If you are talking about the Dijkstra's Single Exit principle, then you are mostly misinterpreting him on a problem that doesn't exist anymore: when functions could return to multiple different places.
Never mind: it's not as terrible as "don't use 'else' statements".
That's not a particularly constructive reply.
The point of the article is sound - try not to have branching paths inside a function. Perhaps a better solution in a language that supports it it to use guard clauses that throw exceptions if they don't follow the golden path rather than returning some kind of error state. But that's not always possible depending what you're coding in.
No it isn't. This is the sort of thing programmers with a few years' experience think is clever, but it's not: it's just another way of swimming while hog-tied and then saying, "Look what I can do". I mean - come on: do you really think throwing exceptions and returning error states is more readable than using "else"?

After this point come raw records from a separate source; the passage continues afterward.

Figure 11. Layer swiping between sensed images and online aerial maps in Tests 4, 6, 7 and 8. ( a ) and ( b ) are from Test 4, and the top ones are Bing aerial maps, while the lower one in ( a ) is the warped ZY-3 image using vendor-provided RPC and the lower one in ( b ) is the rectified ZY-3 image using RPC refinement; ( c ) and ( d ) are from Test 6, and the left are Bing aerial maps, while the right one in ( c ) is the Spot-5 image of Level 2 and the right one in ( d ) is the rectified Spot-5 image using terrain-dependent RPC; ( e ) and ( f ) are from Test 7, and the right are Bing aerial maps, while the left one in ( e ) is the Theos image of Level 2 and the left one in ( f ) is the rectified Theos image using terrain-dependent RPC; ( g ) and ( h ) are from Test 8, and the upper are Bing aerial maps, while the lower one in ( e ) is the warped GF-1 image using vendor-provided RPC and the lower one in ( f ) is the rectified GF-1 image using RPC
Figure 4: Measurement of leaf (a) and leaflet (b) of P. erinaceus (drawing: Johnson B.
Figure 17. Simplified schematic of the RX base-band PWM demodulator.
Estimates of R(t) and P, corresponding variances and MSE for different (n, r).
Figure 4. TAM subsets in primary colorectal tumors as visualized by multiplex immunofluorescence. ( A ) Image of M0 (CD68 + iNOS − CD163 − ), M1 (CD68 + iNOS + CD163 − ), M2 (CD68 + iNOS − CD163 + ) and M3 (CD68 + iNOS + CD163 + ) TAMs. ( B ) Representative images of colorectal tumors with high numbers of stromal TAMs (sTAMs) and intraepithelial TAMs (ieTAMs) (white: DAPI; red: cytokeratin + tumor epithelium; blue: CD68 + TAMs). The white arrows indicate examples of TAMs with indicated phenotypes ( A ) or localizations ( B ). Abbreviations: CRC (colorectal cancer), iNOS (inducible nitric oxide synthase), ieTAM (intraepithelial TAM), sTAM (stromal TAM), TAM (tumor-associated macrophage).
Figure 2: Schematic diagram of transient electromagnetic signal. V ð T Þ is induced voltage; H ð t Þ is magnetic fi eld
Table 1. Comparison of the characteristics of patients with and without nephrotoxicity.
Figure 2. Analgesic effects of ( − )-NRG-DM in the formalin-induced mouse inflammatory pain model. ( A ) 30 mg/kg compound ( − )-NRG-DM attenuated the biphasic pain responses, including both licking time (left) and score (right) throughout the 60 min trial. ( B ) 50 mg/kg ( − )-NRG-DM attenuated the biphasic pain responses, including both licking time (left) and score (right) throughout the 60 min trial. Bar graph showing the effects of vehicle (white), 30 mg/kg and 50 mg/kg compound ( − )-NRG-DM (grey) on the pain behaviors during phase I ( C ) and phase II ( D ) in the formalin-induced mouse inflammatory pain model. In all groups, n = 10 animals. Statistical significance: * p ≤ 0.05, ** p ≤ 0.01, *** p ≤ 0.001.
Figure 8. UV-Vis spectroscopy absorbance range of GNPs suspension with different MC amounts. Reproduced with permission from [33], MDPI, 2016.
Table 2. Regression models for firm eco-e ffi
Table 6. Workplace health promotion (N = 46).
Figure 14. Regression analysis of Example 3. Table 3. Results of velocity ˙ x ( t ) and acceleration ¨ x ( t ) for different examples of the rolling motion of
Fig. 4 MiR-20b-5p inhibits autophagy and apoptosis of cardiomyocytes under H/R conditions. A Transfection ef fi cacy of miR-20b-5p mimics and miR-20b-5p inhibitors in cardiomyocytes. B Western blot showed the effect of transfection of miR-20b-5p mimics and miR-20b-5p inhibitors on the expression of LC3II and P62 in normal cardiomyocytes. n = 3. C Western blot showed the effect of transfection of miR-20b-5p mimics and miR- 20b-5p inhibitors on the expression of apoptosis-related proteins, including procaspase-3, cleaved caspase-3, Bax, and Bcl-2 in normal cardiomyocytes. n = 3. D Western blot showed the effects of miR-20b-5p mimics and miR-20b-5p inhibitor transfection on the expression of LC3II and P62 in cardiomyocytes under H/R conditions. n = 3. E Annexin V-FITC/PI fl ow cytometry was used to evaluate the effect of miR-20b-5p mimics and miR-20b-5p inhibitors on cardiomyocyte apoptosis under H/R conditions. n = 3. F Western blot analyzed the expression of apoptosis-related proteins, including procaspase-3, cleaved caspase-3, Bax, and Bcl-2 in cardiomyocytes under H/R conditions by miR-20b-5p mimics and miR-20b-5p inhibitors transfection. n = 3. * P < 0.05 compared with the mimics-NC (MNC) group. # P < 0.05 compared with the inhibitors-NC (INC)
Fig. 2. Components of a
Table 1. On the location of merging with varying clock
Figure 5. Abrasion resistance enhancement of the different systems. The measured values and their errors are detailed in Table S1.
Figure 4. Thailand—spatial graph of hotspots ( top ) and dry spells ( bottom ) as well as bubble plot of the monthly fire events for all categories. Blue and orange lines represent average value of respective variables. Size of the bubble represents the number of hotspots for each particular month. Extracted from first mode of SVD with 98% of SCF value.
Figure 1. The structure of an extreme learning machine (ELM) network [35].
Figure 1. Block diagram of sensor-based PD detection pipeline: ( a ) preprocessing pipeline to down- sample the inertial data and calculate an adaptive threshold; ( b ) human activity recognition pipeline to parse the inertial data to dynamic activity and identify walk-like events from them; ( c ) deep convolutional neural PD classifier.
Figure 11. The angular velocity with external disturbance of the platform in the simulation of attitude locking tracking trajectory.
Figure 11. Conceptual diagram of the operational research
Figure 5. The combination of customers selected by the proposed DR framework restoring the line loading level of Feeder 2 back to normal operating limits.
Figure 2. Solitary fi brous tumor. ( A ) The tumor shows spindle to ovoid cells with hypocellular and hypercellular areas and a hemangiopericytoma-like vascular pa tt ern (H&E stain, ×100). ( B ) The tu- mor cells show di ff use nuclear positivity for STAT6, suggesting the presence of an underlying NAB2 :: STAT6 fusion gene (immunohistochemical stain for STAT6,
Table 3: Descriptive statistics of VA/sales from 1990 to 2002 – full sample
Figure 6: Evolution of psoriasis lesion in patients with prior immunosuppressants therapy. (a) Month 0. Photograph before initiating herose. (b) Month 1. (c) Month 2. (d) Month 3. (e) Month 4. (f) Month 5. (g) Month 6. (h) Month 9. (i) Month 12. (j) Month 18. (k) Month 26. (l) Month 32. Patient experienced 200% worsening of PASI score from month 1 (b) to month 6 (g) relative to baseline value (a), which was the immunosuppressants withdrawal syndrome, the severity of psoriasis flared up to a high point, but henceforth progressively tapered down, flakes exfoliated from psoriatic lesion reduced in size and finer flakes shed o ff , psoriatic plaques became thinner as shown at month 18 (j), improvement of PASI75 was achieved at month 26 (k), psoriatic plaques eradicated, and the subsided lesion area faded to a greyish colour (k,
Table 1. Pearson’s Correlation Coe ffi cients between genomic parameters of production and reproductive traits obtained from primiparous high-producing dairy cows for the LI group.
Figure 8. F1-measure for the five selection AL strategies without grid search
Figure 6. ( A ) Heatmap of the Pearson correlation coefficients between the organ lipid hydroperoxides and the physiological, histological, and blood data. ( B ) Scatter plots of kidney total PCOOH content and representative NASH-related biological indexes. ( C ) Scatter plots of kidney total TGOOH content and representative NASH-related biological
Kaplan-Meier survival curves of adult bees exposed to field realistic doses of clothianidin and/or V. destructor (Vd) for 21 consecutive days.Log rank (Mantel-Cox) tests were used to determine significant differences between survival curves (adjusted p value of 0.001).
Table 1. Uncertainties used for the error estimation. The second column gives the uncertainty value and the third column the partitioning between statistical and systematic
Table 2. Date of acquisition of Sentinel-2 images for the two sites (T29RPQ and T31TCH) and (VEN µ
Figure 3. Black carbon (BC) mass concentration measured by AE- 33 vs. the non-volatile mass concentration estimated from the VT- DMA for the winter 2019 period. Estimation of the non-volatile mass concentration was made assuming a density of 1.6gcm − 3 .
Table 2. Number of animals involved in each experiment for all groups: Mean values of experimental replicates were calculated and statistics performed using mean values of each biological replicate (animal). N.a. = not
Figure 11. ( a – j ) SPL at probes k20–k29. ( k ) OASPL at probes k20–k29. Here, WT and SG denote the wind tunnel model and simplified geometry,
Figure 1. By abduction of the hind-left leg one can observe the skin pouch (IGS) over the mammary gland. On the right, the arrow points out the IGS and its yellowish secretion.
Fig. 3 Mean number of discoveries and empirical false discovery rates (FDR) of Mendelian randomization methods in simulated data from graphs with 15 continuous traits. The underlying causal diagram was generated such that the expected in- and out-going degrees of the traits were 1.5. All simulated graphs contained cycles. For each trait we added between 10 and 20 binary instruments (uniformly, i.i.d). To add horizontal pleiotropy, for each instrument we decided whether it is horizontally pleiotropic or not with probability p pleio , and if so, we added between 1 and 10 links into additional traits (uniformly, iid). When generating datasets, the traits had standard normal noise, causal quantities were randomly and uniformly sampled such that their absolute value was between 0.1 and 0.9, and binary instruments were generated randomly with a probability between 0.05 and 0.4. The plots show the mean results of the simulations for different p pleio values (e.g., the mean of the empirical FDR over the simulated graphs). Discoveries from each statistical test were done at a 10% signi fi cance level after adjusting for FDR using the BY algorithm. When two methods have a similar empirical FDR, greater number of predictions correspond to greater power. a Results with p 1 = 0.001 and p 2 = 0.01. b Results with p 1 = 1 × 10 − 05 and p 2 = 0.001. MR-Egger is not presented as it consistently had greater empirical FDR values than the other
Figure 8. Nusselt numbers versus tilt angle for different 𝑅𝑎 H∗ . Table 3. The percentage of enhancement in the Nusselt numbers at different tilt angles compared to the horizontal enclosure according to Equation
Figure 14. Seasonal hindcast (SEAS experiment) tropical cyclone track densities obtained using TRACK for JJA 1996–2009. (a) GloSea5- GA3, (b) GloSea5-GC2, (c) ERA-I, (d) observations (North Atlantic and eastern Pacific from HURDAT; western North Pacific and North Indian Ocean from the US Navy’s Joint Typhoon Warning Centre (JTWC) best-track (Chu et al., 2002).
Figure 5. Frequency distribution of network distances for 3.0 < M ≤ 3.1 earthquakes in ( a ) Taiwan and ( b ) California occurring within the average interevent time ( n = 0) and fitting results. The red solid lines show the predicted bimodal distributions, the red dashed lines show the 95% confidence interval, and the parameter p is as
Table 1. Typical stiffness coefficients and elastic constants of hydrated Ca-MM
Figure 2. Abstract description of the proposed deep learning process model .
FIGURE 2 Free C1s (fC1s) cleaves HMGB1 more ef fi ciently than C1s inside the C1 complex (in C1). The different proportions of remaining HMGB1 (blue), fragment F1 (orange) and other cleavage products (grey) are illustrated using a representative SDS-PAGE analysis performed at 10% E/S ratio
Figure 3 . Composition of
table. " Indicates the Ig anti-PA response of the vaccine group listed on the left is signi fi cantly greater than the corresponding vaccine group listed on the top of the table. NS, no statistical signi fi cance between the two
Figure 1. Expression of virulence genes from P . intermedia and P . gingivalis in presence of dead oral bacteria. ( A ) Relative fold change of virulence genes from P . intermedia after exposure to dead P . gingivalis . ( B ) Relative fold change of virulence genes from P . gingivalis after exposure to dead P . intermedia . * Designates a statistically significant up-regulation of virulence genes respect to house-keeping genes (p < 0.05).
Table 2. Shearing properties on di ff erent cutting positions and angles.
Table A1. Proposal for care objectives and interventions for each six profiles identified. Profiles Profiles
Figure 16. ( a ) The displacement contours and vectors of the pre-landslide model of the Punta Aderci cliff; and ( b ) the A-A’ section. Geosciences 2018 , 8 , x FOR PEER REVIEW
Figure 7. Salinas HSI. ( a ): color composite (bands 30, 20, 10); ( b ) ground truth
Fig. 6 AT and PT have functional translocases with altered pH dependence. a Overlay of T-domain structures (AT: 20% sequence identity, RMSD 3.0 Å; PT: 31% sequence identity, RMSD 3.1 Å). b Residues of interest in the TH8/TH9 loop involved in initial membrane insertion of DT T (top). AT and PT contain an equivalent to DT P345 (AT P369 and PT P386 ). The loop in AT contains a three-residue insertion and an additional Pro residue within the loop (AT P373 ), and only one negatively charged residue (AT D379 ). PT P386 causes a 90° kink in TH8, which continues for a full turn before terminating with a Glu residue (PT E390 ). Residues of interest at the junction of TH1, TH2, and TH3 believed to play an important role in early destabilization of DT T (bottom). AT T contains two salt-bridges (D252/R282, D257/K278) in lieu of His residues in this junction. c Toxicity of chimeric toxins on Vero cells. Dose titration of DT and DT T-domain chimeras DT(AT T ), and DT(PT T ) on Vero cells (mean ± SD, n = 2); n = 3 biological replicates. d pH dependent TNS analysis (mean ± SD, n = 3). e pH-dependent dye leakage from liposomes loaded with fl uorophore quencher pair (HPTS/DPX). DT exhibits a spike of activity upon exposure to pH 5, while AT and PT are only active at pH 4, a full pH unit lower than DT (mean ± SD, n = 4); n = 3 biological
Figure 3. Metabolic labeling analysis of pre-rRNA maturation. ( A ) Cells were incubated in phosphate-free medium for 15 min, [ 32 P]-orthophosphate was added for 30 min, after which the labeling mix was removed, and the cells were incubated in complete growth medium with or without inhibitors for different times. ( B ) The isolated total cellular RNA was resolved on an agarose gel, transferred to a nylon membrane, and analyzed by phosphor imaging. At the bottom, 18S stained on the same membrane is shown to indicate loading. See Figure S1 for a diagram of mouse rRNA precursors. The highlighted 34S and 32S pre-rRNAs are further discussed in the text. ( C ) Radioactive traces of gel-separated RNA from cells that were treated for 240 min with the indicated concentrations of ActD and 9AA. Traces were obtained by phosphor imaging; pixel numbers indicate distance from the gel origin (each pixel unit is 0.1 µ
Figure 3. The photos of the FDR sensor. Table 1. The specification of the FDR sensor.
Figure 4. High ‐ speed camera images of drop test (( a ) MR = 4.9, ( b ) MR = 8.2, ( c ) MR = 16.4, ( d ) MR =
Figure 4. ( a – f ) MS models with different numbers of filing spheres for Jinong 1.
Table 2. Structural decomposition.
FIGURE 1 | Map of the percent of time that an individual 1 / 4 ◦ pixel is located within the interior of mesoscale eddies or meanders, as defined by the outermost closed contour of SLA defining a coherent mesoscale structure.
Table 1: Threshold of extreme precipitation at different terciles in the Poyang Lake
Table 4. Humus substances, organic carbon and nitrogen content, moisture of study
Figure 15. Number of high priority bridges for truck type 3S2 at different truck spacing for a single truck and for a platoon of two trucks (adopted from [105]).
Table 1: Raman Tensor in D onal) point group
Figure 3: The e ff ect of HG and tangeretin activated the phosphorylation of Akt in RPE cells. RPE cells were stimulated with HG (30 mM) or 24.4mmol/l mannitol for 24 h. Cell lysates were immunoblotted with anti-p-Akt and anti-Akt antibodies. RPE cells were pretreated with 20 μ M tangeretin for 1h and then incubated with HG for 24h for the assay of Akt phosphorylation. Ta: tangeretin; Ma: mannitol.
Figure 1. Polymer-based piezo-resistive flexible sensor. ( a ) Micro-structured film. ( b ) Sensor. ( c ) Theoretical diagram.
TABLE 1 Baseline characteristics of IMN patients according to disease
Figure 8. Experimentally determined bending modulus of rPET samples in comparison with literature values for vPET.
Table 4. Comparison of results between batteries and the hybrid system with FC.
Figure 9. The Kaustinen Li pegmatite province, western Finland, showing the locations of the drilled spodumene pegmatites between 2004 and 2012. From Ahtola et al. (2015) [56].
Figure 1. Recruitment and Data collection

It depends, but oftentimes yes, because an "else" is a sign that your function is doing more than one thing, and a lot of people's programming philosophy revolves around making functions only do one thing.
I know - again: good for really simplistic stuff, but in the real world, if you make every function do only one thing, you have to have so many of them that your code becomes spaghetti. Besides, avoiding an else in one function simply means you have to move it to another, or use a case instead, which is a bunch of glorified else statements: if the program needs to decide a thing, it's going to need to decide it somewhere.